SFDR / Disclosure Regulation

Sustainability related disclosures pursuant to Regulation (EU) 2019/2088

Publication date: 8 October 2025

The following information contains the sustainability related disclosures of SOL Capital Management GmbH, FN 554999 a (“SOL Capital Management”), in accordance with Regulation (EU) 2019/2088 on sustainability-related disclosure obligations in the financial services sector (“Disclosure Regulation”).

Management of sustainability risks (Art. 3 Disclosure Regulation)

Sustainability risks are events or developments in the areas of environment, social, or governance that can actually or potentially have a negative impact on the value of an investment.

In investment decisions by SOL Capital regarding SOL Drei EuVECA GmbH & Co KG, FN 565317 z (“SOL Drei”), there is currently no independent, systematic consideration of sustainability risks. However, SOL Capital takes into account the potential material impacts of such risks on the assets, financial, and earnings situation of SOL Drei within the framework of general risk management.

During due diligence reviews, ESG-related information (e.g., via questionnaires or checklists) may be obtained. These are generally not externally verified or thoroughly examined.

SOL Drei neither promotes environmental nor social characteristics (Art. 8 Disclosure Regulation) and does not pursue sustainable investments within the meaning of Art. 9 Disclosure Regulation. Therefore, SOL Capital may, at its own discretion, decide to invest despite existing sustainability risks or refrain from doing so. Where appropriate, risk mitigation measures may be implemented, taking into account the principle of proportionality and the respective transaction context.

No consideration of adverse impacts (Art. 4 Disclosure Regulation)
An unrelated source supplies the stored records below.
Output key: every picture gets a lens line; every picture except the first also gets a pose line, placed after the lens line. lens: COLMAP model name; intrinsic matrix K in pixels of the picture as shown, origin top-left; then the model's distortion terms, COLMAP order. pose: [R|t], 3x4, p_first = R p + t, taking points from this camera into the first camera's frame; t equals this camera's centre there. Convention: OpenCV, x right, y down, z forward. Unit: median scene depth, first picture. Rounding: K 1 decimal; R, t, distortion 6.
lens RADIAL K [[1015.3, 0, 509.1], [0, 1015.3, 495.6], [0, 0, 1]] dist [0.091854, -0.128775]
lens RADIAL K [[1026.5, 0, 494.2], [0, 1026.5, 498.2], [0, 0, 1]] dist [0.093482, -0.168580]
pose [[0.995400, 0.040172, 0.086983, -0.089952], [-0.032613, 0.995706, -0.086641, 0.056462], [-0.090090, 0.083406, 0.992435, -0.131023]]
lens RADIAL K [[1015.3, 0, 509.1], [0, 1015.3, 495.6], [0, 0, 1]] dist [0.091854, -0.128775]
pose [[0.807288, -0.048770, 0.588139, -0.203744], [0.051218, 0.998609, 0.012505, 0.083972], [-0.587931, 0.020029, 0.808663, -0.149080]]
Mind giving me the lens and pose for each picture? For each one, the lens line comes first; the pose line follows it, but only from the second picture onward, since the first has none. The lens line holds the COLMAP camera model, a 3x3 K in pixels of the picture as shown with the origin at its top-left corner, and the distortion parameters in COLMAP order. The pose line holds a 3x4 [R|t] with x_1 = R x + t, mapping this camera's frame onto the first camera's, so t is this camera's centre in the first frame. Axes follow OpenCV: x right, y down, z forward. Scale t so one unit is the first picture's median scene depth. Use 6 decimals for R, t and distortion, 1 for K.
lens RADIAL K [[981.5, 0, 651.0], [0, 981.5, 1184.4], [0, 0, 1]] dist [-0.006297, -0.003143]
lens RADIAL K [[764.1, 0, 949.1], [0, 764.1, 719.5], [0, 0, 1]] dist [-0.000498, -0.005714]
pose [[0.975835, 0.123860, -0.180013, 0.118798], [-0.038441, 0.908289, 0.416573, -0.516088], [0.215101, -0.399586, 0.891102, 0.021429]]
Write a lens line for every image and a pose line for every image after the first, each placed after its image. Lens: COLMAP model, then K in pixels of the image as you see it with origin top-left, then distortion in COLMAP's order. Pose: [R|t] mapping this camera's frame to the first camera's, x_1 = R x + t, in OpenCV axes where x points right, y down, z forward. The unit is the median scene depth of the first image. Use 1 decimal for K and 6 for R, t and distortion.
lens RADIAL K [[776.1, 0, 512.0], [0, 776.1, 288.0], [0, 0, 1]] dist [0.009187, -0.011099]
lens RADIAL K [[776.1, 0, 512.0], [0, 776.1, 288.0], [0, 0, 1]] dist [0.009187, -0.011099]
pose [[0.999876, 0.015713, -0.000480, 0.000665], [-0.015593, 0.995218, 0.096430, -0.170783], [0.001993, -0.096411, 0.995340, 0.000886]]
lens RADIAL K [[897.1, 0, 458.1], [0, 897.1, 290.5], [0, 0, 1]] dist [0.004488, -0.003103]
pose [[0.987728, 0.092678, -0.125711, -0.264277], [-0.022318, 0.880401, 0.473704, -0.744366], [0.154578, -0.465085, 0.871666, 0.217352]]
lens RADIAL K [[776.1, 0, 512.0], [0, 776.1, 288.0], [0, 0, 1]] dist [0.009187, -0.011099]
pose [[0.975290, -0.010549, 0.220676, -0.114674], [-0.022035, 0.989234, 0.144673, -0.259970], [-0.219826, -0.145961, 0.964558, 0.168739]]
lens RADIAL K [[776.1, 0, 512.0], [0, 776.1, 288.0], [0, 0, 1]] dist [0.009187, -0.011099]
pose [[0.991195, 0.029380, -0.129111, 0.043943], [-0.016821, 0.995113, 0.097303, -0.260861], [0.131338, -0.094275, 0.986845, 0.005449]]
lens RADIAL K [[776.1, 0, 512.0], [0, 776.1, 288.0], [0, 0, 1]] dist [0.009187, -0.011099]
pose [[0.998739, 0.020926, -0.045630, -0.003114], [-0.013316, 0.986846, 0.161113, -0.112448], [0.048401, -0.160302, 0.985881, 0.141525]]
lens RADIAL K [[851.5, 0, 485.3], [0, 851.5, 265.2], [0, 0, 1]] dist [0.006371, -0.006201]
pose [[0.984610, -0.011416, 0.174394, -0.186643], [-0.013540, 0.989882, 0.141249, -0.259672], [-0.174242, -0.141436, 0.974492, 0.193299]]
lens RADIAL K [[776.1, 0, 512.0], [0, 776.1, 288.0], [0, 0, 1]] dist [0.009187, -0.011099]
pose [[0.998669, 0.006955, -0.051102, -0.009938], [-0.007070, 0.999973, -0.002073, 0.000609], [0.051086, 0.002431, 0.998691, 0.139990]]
“Sustainability factors” include environmental, social, and employee matters, human rights, as well as anti-corruption and anti-bribery issues. Due to the broad investment spectrum and varying investment volumes, a comprehensive assessment of adverse impacts of investment decisions on sustainability factors would currently only be possible with disproportionate effort. Therefore, SOL Capital does not systematically consider them at this time (Art. 4 para. 1 lit. b Disclosure Regulation).

Nevertheless, potential negative impacts on sustainability factors may be reviewed and considered in the decision-making process as part of due diligence or risk management. The decision to invest despite negative impacts remains at the discretion of SOL Capital.

Remuneration policy (Art. 5 Disclosure Regulation)

Sustainability risks are currently not incorporated into the remuneration policy of SOL Capital.